• _To do_
Copy out every line of the records from the one containing "1379, 1122, 1408]" down to the one containing "text Next, we", reproducing each line verbatim.

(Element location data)
— START —
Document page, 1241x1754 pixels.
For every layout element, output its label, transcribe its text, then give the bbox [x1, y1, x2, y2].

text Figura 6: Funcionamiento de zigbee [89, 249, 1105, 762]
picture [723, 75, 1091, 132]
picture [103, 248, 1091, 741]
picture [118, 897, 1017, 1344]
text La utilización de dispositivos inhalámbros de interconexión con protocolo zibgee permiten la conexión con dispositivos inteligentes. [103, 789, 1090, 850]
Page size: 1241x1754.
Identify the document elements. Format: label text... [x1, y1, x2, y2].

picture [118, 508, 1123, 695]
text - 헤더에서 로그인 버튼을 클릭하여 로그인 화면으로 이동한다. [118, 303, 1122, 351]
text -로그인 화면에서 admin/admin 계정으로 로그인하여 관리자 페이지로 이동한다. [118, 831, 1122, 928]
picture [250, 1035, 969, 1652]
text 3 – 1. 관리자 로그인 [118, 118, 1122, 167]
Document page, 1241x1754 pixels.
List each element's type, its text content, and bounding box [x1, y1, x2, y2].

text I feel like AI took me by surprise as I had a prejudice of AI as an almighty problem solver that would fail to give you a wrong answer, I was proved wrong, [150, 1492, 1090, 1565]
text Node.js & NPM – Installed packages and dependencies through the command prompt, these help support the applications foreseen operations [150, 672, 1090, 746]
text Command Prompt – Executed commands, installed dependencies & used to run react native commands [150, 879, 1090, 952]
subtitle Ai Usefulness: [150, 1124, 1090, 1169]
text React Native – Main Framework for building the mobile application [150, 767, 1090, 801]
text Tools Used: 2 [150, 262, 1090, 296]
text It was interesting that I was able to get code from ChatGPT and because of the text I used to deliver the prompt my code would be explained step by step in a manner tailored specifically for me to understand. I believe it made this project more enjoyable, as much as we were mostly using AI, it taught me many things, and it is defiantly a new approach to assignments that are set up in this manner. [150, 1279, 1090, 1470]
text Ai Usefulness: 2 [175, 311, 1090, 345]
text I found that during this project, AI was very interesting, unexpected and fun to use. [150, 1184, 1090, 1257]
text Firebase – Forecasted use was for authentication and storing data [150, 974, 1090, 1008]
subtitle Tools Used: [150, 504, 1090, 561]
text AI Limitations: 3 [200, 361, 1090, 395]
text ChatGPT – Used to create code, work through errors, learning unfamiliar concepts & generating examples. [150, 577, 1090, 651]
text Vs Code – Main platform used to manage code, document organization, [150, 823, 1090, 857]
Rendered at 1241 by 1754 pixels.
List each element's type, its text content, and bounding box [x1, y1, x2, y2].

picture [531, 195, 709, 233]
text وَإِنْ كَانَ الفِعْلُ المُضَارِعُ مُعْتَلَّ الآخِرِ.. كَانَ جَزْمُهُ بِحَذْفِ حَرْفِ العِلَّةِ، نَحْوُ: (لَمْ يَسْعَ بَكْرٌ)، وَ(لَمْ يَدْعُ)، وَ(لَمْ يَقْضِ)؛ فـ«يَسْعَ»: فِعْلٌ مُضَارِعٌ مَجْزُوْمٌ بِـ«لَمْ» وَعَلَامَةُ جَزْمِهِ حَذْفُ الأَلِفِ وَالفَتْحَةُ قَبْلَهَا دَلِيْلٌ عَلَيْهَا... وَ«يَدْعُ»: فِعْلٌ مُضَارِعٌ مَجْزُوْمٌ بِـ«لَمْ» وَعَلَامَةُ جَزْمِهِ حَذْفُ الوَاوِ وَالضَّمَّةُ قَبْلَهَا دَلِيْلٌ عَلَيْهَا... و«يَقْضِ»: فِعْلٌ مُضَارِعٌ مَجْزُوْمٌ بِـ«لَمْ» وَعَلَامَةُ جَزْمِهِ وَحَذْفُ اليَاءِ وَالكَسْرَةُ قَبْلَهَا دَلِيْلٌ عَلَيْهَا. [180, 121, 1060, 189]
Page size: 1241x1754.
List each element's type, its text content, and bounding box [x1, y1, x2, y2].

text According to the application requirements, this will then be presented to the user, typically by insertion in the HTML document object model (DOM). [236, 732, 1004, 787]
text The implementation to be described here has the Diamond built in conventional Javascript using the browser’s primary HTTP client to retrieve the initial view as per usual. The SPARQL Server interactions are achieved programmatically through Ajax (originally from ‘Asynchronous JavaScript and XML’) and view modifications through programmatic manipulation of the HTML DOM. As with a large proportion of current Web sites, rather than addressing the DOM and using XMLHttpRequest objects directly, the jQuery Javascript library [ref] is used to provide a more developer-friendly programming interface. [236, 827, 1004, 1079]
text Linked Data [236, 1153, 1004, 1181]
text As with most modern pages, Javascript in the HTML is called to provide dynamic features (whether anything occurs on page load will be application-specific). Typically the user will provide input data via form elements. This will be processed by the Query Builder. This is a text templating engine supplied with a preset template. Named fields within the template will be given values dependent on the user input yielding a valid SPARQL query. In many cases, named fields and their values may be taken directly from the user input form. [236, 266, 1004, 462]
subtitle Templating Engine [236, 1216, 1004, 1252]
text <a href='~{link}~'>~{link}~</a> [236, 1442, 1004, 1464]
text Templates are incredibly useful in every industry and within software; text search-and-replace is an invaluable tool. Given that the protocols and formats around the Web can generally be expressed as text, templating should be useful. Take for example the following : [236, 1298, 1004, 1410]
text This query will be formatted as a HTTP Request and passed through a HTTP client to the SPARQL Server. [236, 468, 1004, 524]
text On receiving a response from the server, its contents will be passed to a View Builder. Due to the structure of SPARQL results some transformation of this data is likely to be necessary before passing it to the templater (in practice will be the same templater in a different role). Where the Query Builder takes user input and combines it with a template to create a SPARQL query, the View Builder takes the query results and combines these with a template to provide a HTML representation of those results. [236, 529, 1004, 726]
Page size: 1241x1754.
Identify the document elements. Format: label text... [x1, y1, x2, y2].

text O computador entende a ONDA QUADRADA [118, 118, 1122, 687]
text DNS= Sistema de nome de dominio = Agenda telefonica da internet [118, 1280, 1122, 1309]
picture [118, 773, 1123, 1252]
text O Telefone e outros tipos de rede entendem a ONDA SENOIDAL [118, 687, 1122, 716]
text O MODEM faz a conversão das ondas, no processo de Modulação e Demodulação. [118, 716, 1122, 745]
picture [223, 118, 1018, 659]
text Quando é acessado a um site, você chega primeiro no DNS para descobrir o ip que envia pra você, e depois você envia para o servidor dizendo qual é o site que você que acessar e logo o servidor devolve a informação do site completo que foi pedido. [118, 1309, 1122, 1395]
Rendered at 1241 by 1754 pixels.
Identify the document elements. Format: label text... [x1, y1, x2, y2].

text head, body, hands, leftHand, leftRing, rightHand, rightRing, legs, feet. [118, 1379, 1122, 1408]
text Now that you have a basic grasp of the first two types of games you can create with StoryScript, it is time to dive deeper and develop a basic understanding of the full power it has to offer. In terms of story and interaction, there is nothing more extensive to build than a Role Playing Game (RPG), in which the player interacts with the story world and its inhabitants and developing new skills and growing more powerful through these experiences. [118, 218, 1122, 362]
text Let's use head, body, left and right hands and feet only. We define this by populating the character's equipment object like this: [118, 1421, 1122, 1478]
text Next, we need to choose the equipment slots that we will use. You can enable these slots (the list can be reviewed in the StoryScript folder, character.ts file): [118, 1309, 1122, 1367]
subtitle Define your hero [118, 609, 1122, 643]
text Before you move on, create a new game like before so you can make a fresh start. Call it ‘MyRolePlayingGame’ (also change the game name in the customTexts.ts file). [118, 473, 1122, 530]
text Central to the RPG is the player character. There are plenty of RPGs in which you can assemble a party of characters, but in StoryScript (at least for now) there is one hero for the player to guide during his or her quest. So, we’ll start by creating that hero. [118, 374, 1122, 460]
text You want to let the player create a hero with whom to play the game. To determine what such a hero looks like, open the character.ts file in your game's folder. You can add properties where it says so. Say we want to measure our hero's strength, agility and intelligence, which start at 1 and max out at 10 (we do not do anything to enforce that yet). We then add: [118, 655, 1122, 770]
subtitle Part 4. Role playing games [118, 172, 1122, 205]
— END —
• _Answer to this exercise_
text head, body, hands, leftHand, leftRing, rightHand, rightRing, legs, feet. [118, 1379, 1122, 1408]
text Now that you have a basic grasp of the first two types of games you can create with StoryScript, it is time to dive deeper and develop a basic understanding of the full power it has to offer. In terms of story and interaction, there is nothing more extensive to build than a Role Playing Game (RPG), in which the player interacts with the story world and its inhabitants and developing new skills and growing more powerful through these experiences. [118, 218, 1122, 362]
text Let's use head, body, left and right hands and feet only. We define this by populating the character's equipment object like this: [118, 1421, 1122, 1478]
text Next, we need to choose the equipment slots that we will use. You can enable these slots (the list can be reviewed in the StoryScript folder, character.ts file): [118, 1309, 1122, 1367]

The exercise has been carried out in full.